Stress test is also done sometimes to evaluate progress after a heart attack or after Bypass surgery


How should I prepare for stress testing?

Do not drink COFFEE/TEA, SODAS or product containing caffeine/chocolate for 24 hours before the test

DO NOT eat, drink, or smoke for 3 hours before the test. Small amounts of water are allowed.

DO NOT use body oils or body lotions on the day of the test.

Do take your usual medications with water, unless instructed otherwise by your doctor or nurse.

Diabetics who use insulin or glucose-lowering agents may need to adjust their dosage. Please check with your physician if you are not sure.

Wear loose-fitting clothing that allows easy access to the chest and comfortable walking shoes.

Nuclear Stress Test: How does it work?

The heart pumps blood to every part of the body, and it too needs blood to work, just like any other muscle. When the heart muscle is exercised, it requires more blood to work harder. Sometimes, due to blockages within one or more coronary arteries, blood flow can be partially impeded or entirely blocked from reaching the heart muscle tissue. Inadequate blood supply to the heart is called ischemia. Ischemia can cause chest pain, shortness of breath, and decreased exercise tolerance in patients.

# [EXERCISE INSTRUCTIONS]
1 > According to the stress test text, how long before the test should you avoid eating, drinking, or smoking?
2 > Pick up the stress test text from its last sentence and keep writing.

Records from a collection
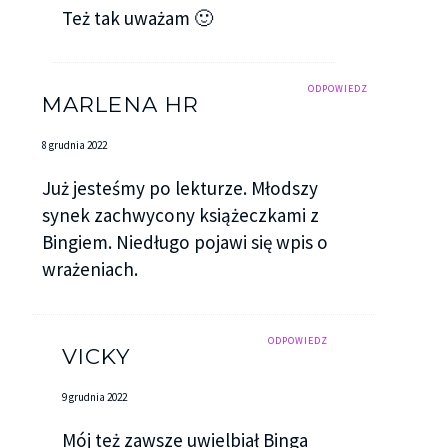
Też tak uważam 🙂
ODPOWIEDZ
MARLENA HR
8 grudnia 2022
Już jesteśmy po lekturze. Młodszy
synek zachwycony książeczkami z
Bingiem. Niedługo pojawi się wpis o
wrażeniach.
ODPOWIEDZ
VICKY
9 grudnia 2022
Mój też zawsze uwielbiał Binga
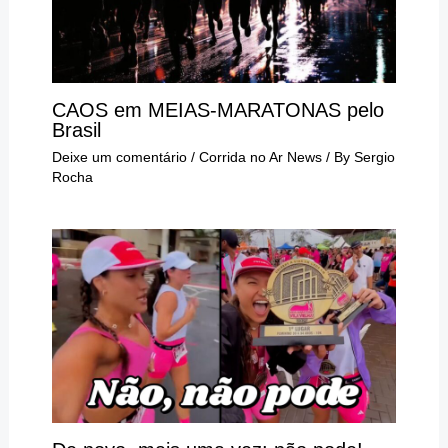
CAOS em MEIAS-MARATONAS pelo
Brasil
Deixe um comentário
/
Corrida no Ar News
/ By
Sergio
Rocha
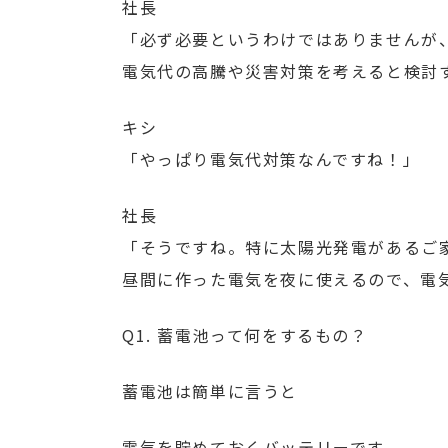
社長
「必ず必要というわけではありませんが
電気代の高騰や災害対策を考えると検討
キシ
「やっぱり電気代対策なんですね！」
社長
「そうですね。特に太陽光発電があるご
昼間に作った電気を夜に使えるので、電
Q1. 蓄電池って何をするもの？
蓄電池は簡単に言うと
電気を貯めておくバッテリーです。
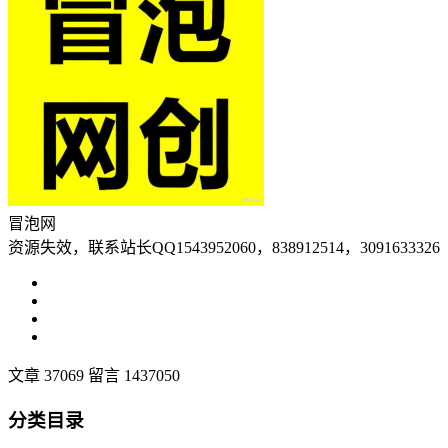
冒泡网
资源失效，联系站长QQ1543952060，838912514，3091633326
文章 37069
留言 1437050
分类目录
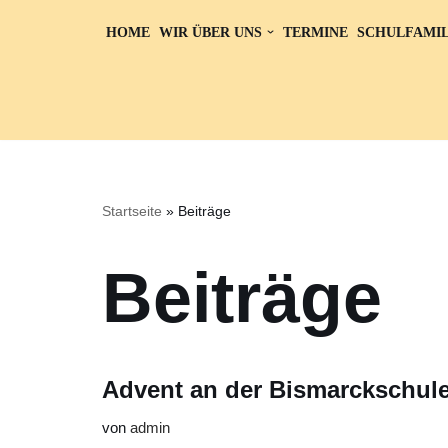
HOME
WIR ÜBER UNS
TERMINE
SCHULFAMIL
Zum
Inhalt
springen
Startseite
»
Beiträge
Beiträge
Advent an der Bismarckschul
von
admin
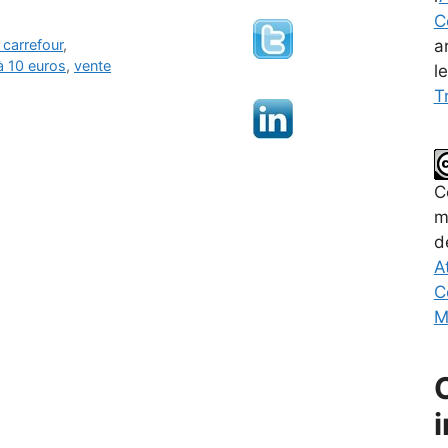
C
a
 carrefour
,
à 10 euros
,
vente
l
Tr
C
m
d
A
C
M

# [RESULTS OF THE TASKS]
1 > For 3 hours before the test.

2 >
Test Description

The entire test will take about 3 hours.

Images of the blood supply to the heart can be acquired by using an injection of a radioactive tracer and viewing the tracer with a specialized radioisotope detecting camera. This is accomplished by establishing an intravenous catheter, usually called an IV, in a vein in the patient’s arm. A radioactive tracer also referred to as a radiopharmaceutical or radioisotope, is a small amount of radioactive material bound to a molecule that can enter the heart muscle cells (cardiac myocytes). The radioactive tracer itself does not cause the patient to feel any differently, and the radiation exposure received from the tracer is low.

 The outline for the Rest/Stress protocol is as follows:

  1. The patient arrives at the clinic fully prepared for the test as per the clinic’s instructions.
  2. A nuclear medicine technologist or other medical professional inserts an IV to the patient’s arm.
  3. A nuclear medicine technologist injects the radioactive tracer through the IV.
  4. The patient waits 30 to 60 minutes to allow the tracer to distribute into the heart muscle.
  5. The patient is placed on the camera, and images are acquired for up to 20 minutes. 
  6. The patient is connected to an electrocardiogram (ECG), so the heart rhythm can be monitored by a physician or other medical professional during the stress test.
  7. If the patient can engage in physical exercise, a treadmill or stationary bicycle is used to elevate the patient’s heart rate. If not, the patient will receive a pharmacologic stress medicine to induce the exercised (stressed) state chemically.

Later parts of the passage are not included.